Posted in Interesting Plant Stories on December 2, 2013 by Ellen Bloch

Ellen Diane Bloch is the collections manager of the William and Lynda Steere Herbarium‘s Cryptogamic Herbarium, which includes the fungi collection.


Many people know John Cage (1912-1992) as one of the foremost experimental composers and musicians of the 20th century, but he was also a dedicated amateur in the field of mycology, the study of mushrooms and other fungi. When he was asked to teach a music course at the New School in New York City in the late 1950s, he said yes, but only if he could also teach a class in mushroom identification. He taught the class for three years.

A letter from Cage, now kept in The New York Botanical Garden’s archives in the LuEsther T. Mertz Library, shows how committed he and his New School students were to their mycological studies. Dated November 6, 1961, the letter was addressed to Dr. Clark Rogerson, the Garden’s mycologist at the time.

Cage announced that after three years, the people involved in the New School classes wanted to form a society to “continue the field trips in suitable weather but which would add winter study periods with emphasis on the literature and work with microscope (sic). In addition we want to have a series of lectures given by authorities in the field. We would like to diminish the gap between ourselves as amateurs and the professional mycologists, knowing full well that we have much to gain, and hoping that our activities in the field can become more useful to the science itself … We would call ourselves the New York Mycological Society … We would have a Secretary and Treasurer but no other officers. We would not employ parliamentary law. Our wish is that the Society would function without dependence on leadership, focusing its attention directly on fungi.”

#####

▶ _Action item A_
Transcribe the part of the passage about John Cage that opens with the words containing "Posted in Interesting" and closes with "the fungi collection.".
▶ _Action item B_
In the passage about John Cage, to whom was Cage's letter of November 6, 1961 addressed?
Work from the passage about John Cage and nothing else.

▶ _Provided records_
#####

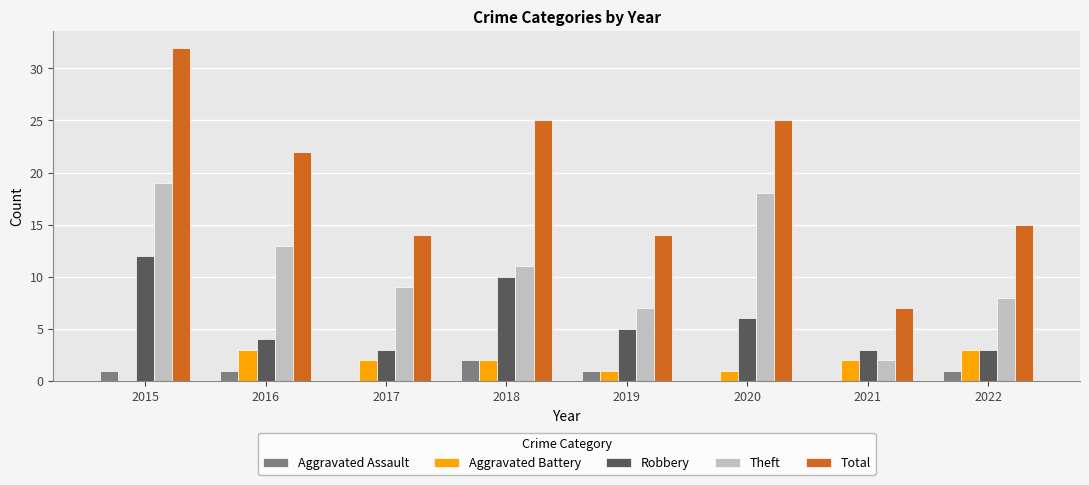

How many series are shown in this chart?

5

#####

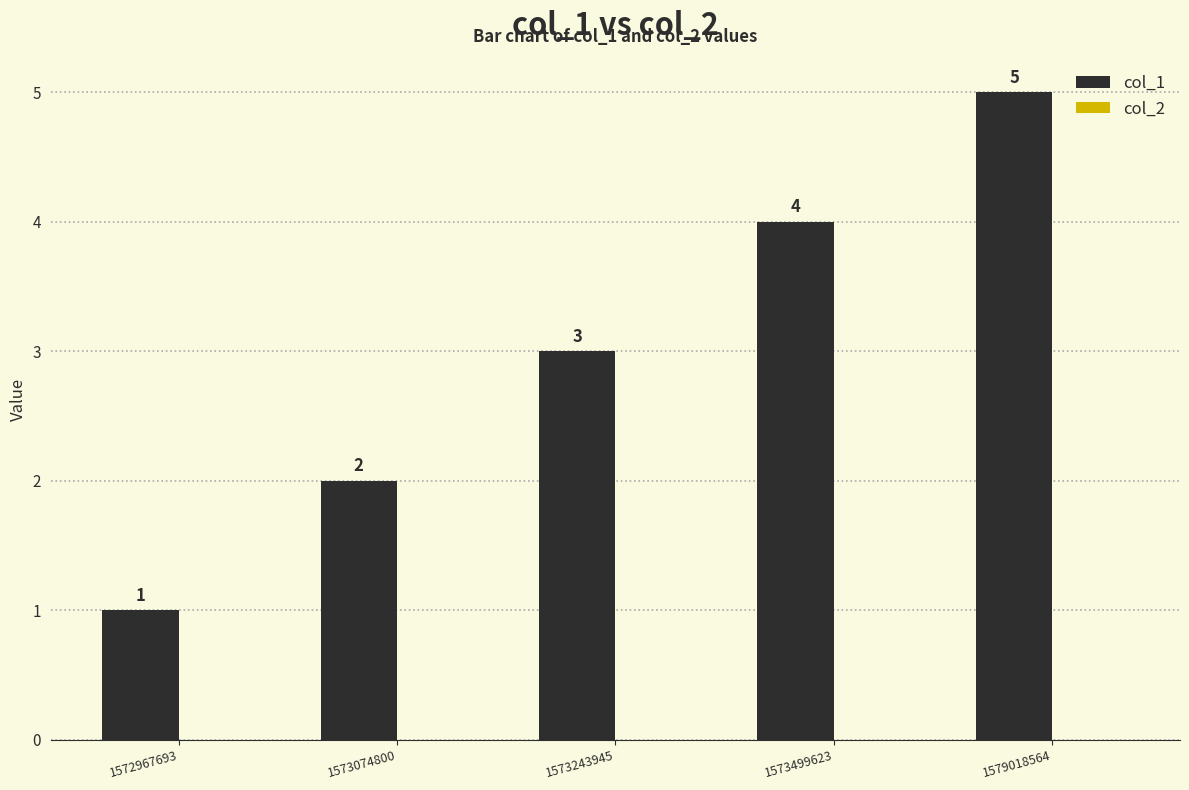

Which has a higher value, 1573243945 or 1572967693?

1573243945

#####

▶ _Response A_
Posted in Interesting Plant Stories on December 2, 2013 by Ellen Bloch

Ellen Diane Bloch is the collections manager of the William and Lynda Steere Herbarium‘s Cryptogamic Herbarium, which includes the fungi collection.

▶ _Response B_
Dr. Clark Rogerson, the Garden's mycologist at the time.